The Real Reason So Many Cats Have White Paws
Socks or spats, the patter of white paws across the room requires either a musical accompaniment or an appropriate choir of "awws." But look again. White? Why white? Surely any cat in the wild would shun such attire, opting instead for something more camouflaged. So where did all these white-footed cats come from?
This was the question Live Science took to Dr. Leslie Lyons, a cat geneticist at the University of Missouri's College of Veterinary Medicine's the Feline Genetics Lab, which exists. The she gave was that these paws are a product of humanity's partial domestication of cats. While cats in the wild don't typically survive with white paws, because beasties notice the predator, some wild cats are still born with white paws due to random mutations that occur all the time.
When humans started to practice agriculture and cats showed up to prey on the mice that plagued their warehouses, there were, in Dr. Lyons's words, "probably people saying, 'I particularly like that kitten because it has white feet. Let's make sure it survives." Even thousands of years ago, humanity couldn't resist the sheer cuteness of a cat paw. So, because people ensured these anomalous cats survived, these really not suitable for the wild cats thrived.
The birth of breeds
In some ways, it would be perfectly correct to consider this the beginning of cat breeds. In a fascinating overview of domestic cat genetics, how they spread around the world from Mesopotamia via seafaring and empire building, and the birth of fancy breeds published by Nature, researchers suggest that because the recognition of specific cat breeds mainly occurred in the 19th century — for the sake of fancy cats — previous domestication was probably focused on behavioral changes, i.e. not clawing people's faces off.

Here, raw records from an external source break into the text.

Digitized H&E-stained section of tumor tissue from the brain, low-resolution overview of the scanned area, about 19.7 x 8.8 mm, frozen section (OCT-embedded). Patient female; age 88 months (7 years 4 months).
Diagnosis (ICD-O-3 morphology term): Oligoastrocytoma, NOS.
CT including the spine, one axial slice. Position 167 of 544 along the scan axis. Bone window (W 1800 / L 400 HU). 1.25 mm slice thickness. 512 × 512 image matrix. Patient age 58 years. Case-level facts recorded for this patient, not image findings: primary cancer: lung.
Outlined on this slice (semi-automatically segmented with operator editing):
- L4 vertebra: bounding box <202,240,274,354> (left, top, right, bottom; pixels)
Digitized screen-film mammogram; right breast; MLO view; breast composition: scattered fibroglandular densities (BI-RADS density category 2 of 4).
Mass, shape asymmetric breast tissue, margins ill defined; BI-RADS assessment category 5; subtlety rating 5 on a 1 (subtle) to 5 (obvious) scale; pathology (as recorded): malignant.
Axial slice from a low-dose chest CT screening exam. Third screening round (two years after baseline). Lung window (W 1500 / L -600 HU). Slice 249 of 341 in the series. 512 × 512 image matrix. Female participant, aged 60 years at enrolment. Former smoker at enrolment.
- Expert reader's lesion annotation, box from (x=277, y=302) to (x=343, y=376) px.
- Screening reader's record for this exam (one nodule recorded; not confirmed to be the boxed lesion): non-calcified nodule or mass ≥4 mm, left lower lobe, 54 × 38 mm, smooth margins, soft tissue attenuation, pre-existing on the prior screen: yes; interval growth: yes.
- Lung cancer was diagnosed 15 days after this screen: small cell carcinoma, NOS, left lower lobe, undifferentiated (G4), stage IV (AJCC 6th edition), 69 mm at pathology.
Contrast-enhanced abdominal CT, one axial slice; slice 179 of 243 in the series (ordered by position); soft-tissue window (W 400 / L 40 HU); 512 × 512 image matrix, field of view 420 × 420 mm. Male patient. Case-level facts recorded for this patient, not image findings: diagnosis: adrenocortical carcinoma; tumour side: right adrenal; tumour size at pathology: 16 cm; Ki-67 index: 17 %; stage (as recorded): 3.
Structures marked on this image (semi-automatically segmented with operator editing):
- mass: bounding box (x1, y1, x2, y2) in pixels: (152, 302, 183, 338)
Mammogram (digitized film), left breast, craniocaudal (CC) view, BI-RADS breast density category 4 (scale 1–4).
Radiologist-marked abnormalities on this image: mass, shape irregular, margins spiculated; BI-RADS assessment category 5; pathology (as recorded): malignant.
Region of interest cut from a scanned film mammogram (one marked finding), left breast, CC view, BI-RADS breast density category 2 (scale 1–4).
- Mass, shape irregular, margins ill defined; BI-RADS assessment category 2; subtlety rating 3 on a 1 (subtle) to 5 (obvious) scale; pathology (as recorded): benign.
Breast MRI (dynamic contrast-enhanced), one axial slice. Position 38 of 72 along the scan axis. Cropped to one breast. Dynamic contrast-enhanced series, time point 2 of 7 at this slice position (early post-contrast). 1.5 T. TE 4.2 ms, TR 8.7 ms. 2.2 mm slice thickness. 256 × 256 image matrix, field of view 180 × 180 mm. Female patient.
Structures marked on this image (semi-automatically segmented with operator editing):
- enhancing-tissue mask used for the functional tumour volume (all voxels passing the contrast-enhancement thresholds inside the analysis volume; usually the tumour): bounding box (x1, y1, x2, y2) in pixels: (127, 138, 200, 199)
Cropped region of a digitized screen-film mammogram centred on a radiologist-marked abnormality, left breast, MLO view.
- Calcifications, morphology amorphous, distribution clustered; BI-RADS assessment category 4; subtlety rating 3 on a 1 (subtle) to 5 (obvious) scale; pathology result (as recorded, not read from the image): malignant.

However, white paws are a dominant, accidental characteristic in domestication because, following the logic of mice breeding found in research published by The Royal Society, tamed creatures remain and breed around people. So, the white paws, which people set out to keep, encourage more cats with white paws to hang around people, because that way they will have the secured food and housing to breed further. Similarly, to return to Dr. Lyons's answer, "Humans probably also selected for cats who were calm and comfortable around humans."
A cycle then was created in which the white paws were largely irrelevant in terms of character defining genetics, but reinforced the need for a species that would face greater difficulty in the wild to stay with humans and humans who wanted a cat that would be more relaxed around them as their house or ship cat. Thus white paws spread everywhere people went, even though it wasn't intentional.